What I learnt this week: The dilemma of the ‘last’ patient #WILTW

This is the 95th #WILTW

It is late at night. Your shift should have ended a while ago. The department has started to quieten down. You check there are no more patients needing your input, acknowledge the hard work of the team and say goodnight. As you walk out the door a concerned looking mother walks into the department cradling a small infant in her arms. They are clearly not critically unwell but as the mother books the child in you overhear the anxiety in her voice. 

The team on overnight are not unskilled and are appropriately trained to deal with the emergencies that will present during their shift.

They are also not you. They may unnecessarily over investigate resulting in a prolonged hospital stay and increased maternal anxiety.  Or could they miss the subtle signs of serious illness meaning the child receives delayed treatment?

Dilemma Arrows

Most importantly is this arrogance on your behalf or a strong sense of moral duty to ensure high quality care? This is not a scenario specific to paediatrics, or even medicine. In any busy department or office the senior decision maker will leave in a state of mind determined by their personality and experience. This will range from anxiety to relief or an emotion absolutely nothing to do with the prior shift but just looking forward to what is for tea. Certainly my mindset at being able to leave that last patient has changed considerably in the short time I have been a consultant. Every so often though I get a twinge of guilt. A feeling I shouldn’t be leaving, a desire to complete what I had seen begin.

But there is little point delivering care that is dependant on having certain individuals present. All departments, emergency or otherwise, should be focused on ensuring their junior staff are developing the attributes and skills to provide set standards of care around the clock. While obviously a non sequitur in some ways consultants should have trained their staff so they don’t need to be there. It is also non-sensical to ensure that you see all the patients yourself. This is the fast road to burnout.
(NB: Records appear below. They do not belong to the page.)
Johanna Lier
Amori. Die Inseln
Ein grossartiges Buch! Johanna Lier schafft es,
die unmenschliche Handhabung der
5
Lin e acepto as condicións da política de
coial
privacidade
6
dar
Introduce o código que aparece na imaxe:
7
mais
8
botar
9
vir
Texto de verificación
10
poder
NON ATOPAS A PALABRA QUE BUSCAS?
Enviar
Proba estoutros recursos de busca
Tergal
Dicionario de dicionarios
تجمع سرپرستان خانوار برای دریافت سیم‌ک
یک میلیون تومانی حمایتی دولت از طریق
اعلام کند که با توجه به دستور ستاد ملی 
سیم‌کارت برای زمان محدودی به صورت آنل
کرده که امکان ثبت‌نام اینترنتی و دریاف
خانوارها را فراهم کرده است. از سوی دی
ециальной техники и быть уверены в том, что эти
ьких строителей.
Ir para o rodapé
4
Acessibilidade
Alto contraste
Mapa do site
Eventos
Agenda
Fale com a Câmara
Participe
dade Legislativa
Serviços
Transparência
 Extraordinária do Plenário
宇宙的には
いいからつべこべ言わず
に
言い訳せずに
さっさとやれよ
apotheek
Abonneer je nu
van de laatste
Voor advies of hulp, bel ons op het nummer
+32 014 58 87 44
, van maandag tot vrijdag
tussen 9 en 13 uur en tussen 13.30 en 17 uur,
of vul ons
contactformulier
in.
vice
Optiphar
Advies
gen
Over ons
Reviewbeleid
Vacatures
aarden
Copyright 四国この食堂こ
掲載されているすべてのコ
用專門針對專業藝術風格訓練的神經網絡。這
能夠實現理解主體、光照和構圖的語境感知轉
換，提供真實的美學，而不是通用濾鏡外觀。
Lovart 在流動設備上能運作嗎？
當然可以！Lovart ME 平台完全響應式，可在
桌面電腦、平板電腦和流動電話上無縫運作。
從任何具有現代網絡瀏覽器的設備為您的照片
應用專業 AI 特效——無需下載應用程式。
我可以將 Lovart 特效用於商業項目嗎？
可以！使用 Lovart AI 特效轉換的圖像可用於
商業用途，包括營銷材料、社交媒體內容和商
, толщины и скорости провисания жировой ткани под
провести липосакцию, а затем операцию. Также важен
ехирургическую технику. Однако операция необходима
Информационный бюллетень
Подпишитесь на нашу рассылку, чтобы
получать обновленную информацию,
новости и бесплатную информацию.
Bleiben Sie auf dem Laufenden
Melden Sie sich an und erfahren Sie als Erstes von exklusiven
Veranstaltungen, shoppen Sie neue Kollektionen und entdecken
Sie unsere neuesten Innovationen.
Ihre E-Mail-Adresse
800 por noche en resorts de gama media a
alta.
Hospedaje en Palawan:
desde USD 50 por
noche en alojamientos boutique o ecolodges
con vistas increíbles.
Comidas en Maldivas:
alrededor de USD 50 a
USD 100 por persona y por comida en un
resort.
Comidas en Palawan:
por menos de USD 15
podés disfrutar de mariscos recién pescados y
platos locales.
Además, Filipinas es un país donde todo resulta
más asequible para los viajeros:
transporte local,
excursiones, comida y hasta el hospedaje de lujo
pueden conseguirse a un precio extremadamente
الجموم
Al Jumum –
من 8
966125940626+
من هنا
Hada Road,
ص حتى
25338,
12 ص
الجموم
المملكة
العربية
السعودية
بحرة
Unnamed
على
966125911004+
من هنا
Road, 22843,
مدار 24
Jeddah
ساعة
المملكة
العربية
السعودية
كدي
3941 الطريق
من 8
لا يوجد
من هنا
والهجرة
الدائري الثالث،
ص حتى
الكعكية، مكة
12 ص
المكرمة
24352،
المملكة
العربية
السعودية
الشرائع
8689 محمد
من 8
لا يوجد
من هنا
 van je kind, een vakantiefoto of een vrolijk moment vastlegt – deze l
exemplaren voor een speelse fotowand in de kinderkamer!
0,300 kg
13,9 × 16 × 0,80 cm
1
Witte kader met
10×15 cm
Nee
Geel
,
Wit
As departments become more crowded, as patients present later and later into the evening and as public expectation increases the judgement call on when to leave becomes more challenging. There are units with 24 hour consultant cover; typically the intensive and critical care specialties but there is a workforce challenge in applying this principle across acute care as well.

ED Demand
via BBC (click graph for original article)

Precedents in demand seem to be broken every day. This is not a situation that is going to improve quickly. Only through political will, adequate funding and health care professional engagement will solutions be found. But in the midst of this there remain individual patients who are more than numbers presenting in a given time. And there are health care professionals with these individual patients in their minds all the time.